I suppose this is why I have trouble keeping up with Saul’s returns year after year.
DJ
Another reason I’m more cautious than before with being an AYX share holder is the performance it had during this Covid period. One of the reasons I hold these companies is they are sticky and mission critical and will not suffer business wise during a recession. They can actually save a company money by replacing legacy systems etc… We have all heard these claims with the whole digital transformation and COVID was a test. A lot of our companies thrived and passed with flying colors and I know, some got a tailwind from the whole WFH movement. But AYX let us down and new customers were hitting the pause button and moving their capitol to more mission critical projects. While we know AYX has a nice product, it seems that it’s not as essential as we thought. For me that’s an added risk I’ll be keeping it in mind the next go around. If I do reenter AYX when they get their act together it will definitely be at a smaller allocation.

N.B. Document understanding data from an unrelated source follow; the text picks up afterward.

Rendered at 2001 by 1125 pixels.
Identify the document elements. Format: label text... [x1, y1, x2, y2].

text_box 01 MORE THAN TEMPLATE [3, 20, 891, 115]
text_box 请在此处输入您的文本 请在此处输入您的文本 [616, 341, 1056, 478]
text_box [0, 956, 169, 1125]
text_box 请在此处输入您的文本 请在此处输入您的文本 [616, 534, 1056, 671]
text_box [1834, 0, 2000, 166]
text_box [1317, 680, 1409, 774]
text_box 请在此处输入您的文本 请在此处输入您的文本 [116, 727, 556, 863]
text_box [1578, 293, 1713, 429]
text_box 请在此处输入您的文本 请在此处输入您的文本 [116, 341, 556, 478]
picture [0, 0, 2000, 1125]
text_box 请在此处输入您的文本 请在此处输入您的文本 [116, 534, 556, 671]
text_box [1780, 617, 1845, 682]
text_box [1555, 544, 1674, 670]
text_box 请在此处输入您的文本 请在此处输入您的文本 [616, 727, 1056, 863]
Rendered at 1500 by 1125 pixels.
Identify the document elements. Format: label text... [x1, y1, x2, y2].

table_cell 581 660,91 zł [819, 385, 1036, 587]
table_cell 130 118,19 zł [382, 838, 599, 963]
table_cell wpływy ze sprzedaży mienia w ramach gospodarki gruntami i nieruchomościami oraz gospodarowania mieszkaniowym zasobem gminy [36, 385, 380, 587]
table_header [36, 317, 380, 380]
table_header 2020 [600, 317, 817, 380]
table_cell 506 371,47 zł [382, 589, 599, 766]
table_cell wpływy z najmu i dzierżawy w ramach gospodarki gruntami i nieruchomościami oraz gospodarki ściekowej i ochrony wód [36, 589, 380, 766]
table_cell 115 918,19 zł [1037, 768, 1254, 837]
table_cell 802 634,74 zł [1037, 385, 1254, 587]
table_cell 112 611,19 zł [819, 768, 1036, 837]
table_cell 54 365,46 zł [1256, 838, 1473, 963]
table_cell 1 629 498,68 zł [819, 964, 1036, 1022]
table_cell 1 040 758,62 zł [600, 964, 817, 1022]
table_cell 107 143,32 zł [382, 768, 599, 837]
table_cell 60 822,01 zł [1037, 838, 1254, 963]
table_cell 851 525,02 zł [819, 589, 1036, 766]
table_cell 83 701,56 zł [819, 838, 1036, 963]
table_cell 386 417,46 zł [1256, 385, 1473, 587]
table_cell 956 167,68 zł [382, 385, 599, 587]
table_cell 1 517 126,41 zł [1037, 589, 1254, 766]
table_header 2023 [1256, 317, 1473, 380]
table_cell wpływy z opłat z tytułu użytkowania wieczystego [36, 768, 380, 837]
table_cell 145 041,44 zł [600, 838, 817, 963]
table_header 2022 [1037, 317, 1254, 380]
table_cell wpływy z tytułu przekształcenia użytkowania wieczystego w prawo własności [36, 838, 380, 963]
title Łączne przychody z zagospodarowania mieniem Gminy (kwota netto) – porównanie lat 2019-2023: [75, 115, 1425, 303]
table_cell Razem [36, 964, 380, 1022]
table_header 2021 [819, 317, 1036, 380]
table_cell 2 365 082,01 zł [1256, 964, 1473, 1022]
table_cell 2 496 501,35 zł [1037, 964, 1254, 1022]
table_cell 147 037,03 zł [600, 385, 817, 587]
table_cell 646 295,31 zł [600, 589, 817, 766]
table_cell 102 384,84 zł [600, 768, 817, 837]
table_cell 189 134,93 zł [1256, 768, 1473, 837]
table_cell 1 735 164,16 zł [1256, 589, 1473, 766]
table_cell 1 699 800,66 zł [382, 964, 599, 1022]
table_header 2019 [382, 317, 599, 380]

We use this product. It is very good. We use is to enable “semi tech” people to help with data integration and reporting.
They operate in a very competitive market.
Companies like informatica, AWS, Snowflake, Talend etc. are higher end and are entrenched and support mission critical workloads. However it is easy for these to have a light weight version on cloud for semi-tech people and compete against AYX.
The emerging need is to expand in “feature extraction” for AI/ML applications (statistics) for model building. There are many startups who are in this.
This is complex and most companies spend 90% of their time to curate data than to do any real AI/ML work.
I don’t know if AYX is going for this market (need lots of Phds in stats). Quick look at their careers does NOT indicate that they are going into this space.
Expanding on dividends20’s comment, first challenge for me with AYX, what differentiates AYX?
I don’t see anything specific here (https://seekingalpha.com/article/4435218-alteryx-sighting-of…) that answers this question even in a moderately compelling way. The article mentions two angles: [1] target citizen data scientists (“…user population targeted by Alteryx are the citizen data scientists of whom there are reputedly millions…”), [2] put their product in the cloud. Neither is convincing to me.
Like much of Business Intelligence (BI), AYX looks like a commodity product. Are any of these BI tools (Oracle BI, PowerBI and other Microsoft products, Tableau, Qlik, Alteryx) meaningfully different from the others? For example, Qlik and Tableau have ETL features in addition to data visualization, like Alteryx. Microsoft and Oracle have entire suites of tools. Everyone is trying to add AI and predictive modeling features. Maybe one tool is 5-10% better in one feature relative to another tool.
The article is not persuasive in its mentioning of other products. SAS has a 45 year statistical pedigree and calculation engines under the hood to match, is Alteryx improving on SAS? Microsoft has a whole ecosystem of products covering data and BI. Salesforce is building an ecosystem with its native CRM and add-ons like Mulesoft, Tableau, Slack. I don’t see a statement in the article that highlights a meaningful, specific advantage for Alteryx over its competitors. I don’t see where the mentions of other products really tell us much of anything, the article seems to mainly say that the products are different. That’s true, all products are different in some regard, what is the meaningful difference?
This is not too say that you cannot make money in commodities, but being commodity-like is a strike against it for me. Maybe their new management will figure it out. I’d be curious on other views on AYX or related products.